La  seule solution est de : sauvegarder les données > démarrer en mode indépendant du disque (par internet = *⌘⌥R*) > supprimer l'*apfs* de manière à reformater la partition *disk0s2* en *jhfs+* > ré-installer High Sierra ce qui recrée le format *apfs* de neuf > récupérer les données -->


ce cycle permet d'espérer que la seconde installation de l'*apfs* soit dépouvue de l'« erreur de taille interne » --> ce qui fait que le *Conteneur* soit re-partitionnable.


----------



## Arth0 (24 Février 2018)

Super, merci de ta reponse!
je fais regulierement des backup via TimeMachine mais je n'ai jamais eu a restaurer depuis cette sauvegarde!
Est ce que time machine sauvegarde toute la machine? fichier, logiciel, preferences, etc....)


----------



## macomaniac (24 Février 2018)

Arth0 a dit:


> Est ce que time machine sauvegarde toute la machine?



Oui.
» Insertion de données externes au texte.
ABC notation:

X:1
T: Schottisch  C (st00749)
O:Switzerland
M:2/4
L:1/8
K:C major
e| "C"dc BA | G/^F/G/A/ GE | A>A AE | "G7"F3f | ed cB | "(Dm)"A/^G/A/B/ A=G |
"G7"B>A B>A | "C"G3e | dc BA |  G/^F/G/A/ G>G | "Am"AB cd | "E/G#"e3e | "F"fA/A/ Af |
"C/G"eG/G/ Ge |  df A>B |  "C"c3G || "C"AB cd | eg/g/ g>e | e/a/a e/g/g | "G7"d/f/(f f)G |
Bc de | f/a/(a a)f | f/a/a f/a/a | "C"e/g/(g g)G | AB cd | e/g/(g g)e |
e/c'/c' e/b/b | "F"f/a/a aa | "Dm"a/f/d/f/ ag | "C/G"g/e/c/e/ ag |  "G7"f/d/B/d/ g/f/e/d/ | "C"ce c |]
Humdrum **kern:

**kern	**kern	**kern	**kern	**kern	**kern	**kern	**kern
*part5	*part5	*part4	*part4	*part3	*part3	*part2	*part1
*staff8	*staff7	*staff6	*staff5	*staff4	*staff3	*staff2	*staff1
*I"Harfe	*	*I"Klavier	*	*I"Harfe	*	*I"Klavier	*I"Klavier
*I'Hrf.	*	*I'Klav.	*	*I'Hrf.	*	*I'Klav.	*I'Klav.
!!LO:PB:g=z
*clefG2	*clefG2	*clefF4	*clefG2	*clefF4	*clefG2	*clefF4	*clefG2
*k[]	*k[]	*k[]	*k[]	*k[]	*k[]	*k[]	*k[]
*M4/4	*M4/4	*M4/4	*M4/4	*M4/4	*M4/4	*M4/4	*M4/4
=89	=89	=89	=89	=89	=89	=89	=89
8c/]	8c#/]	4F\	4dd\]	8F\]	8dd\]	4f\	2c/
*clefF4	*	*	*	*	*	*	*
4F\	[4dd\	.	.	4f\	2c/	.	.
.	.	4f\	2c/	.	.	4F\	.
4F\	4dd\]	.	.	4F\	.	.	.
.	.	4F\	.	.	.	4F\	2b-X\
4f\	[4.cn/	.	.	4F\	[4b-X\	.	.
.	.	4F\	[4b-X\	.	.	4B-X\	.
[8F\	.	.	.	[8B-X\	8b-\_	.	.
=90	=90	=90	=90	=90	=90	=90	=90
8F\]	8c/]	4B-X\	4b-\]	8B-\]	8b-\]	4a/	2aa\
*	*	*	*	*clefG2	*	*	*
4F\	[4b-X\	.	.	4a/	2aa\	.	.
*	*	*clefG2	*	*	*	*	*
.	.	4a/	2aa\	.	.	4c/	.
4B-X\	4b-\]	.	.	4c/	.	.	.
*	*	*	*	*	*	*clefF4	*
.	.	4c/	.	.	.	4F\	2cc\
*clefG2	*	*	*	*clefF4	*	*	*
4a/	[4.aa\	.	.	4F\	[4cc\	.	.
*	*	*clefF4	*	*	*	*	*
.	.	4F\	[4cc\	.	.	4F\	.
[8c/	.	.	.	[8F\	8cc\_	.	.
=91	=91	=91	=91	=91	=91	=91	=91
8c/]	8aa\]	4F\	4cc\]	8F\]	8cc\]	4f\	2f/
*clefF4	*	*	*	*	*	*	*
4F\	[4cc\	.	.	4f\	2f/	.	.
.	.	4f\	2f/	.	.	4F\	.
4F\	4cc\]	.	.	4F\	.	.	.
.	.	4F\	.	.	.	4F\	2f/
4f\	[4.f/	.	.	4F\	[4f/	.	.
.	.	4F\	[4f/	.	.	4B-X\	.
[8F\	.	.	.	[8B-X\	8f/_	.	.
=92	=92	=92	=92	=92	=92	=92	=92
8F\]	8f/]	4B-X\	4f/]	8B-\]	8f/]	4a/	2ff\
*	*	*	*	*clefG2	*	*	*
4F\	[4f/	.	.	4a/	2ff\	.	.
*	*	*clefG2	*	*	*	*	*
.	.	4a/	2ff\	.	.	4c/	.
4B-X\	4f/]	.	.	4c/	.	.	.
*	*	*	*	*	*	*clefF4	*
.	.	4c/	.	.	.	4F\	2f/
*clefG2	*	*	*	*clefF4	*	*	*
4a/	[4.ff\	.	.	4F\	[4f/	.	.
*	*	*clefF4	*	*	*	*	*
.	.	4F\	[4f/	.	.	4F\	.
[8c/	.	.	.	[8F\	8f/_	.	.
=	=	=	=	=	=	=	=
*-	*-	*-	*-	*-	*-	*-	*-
En fin d'installation propre > tu as une page te proposant de récupérer des données («Assistant de migration») --> tu peux cocher la case : "*À partir d'un autre Mac ou d'une sauvegarde TM*" et récupérer les données de ta sauvegarde. Sauvegarde que tu peux mettre à jour, bien sûr, avant de t'engager dans la destruction de l'*apfs*.

Il faut démarrer par internet pour qu'il y ait téléchargement d'un OS de secours en *RAM* et que le Mac, démarré sur la *RAM*, soit indépendant du disque --> alors tu peux effacer le *Conteneur* entier.

Il ne faut pas reformater le simple volume *Macintosh HD* --> il faut effacer l'*apfs* complet (le *Conteneur* entier).


----------



## Arth0 (24 Février 2018)

Je pense avoir bien tout effacé, par contre impossible de re-instaler l’os...
J’ai du redemarer car je n’avait aucune connexion wifi. Depuis quand je veux re-instal l’os, il veut instaler yosemite qui n’est plus dispo sur apple store donc ca bloque! 
Que faire pour lui demander de chercher high sierra?


----------



## macomaniac (24 Février 2018)

La combinaison de touches *⌘⌥R* (*cmd alt R*) opère un démarrage par !nternet --> permettant de ré-installer l'OS public le plus récent. Donc High Sierra.


----------



## Arth0 (24 Février 2018)

Merci mais helas cela ne semble pas vouloir fonctionner!
Je suis au tel avec apple... je vous tiens au courant....


----------



## Locke (24 Février 2018)

Arth0 a dit:


> Merci mais helas cela ne semble pas vouloir fonctionner!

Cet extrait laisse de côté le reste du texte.